GlaxoSmithKline has formed an alliance with Vodafone that aims to accelerate the uptake of childhood vaccinations in Africa.
The drug giant said the partnership aims to utilise innovative mobile technologies to protect more children from infectious diseases, as it is estimated that up to a fifth of children around the globe still do not have access to basic vaccines.
"The proliferation of mobile phones in Africa offers an opportunity to create innovative and cost-effective ways to address barriers to universal vaccination," the firm said, explaining the rationale for the move.
The alliance will initially focus on a one-year project in Mozambique, with support from Save The Children and in collaboration with the country's Ministry of Health.
This will explore whether mobile technology solutions could boost the proportion of children covered by vaccination in Mozambique by an extra 5%-10%.

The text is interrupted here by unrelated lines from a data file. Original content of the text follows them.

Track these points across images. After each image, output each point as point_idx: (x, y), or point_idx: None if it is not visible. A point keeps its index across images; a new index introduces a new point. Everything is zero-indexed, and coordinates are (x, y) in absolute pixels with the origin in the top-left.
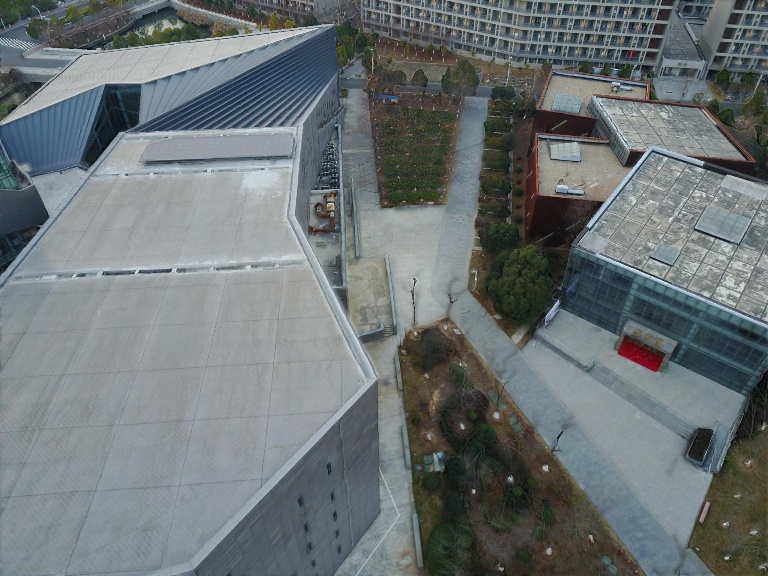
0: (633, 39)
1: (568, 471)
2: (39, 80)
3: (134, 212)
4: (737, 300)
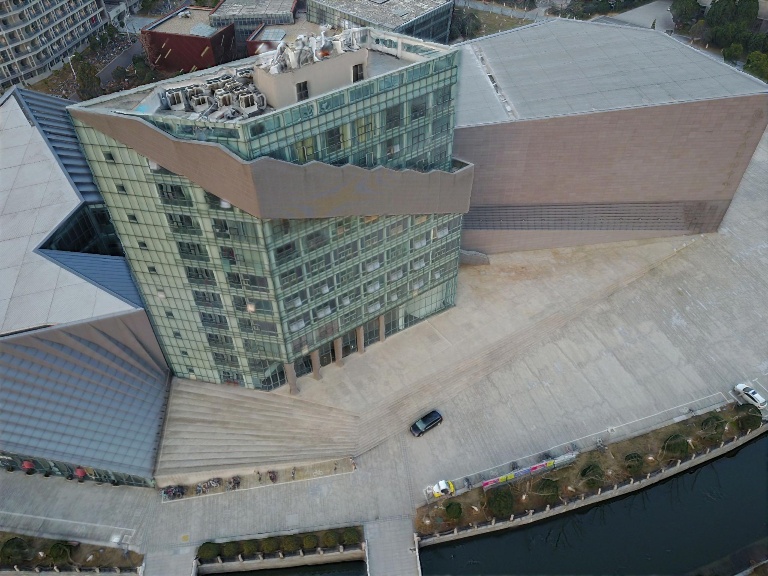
0: (88, 7)
1: None
2: None
3: None
4: (430, 6)
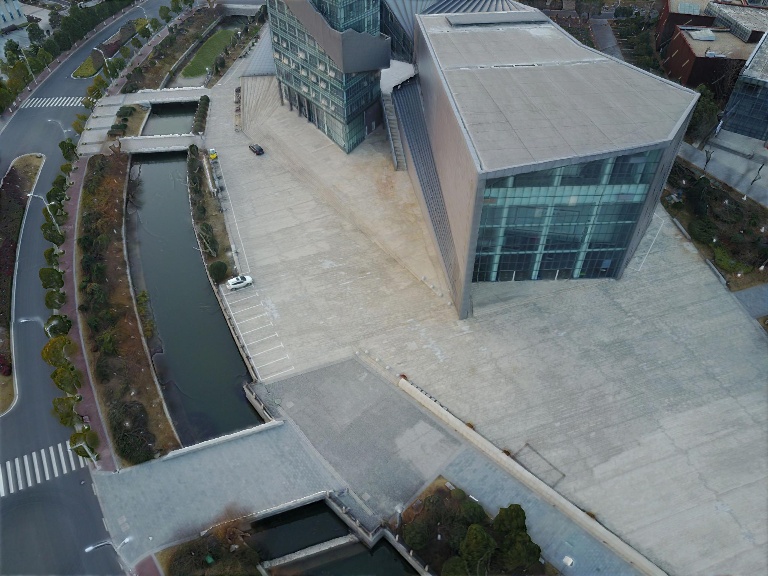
0: None
1: (757, 201)
2: (239, 13)
3: (478, 45)
4: None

Under the scheme, mothers will be alerted by SMS to the availability and importance of immunisation services on offer, and health workers will be given smart phones with software enabling them to get in touch with mothers, view and record vaccination histories, and schedule vaccinations.
In addition, healthcare facilities will be prompted to report on vaccination stock levels by SMS, in the hope that this will improve supply chain management, GSK said.
The pilot will run in up to 100 clinics and will include mothers using all mobile phone networks and any selected vaccine.
This is not GSK's first venture into the world of mobile technology solutions to combat healthcare issues. In one project, the company has been active in an anti-counterfeiting scheme in Africa using a code-text message system to check whether medicines are genuine.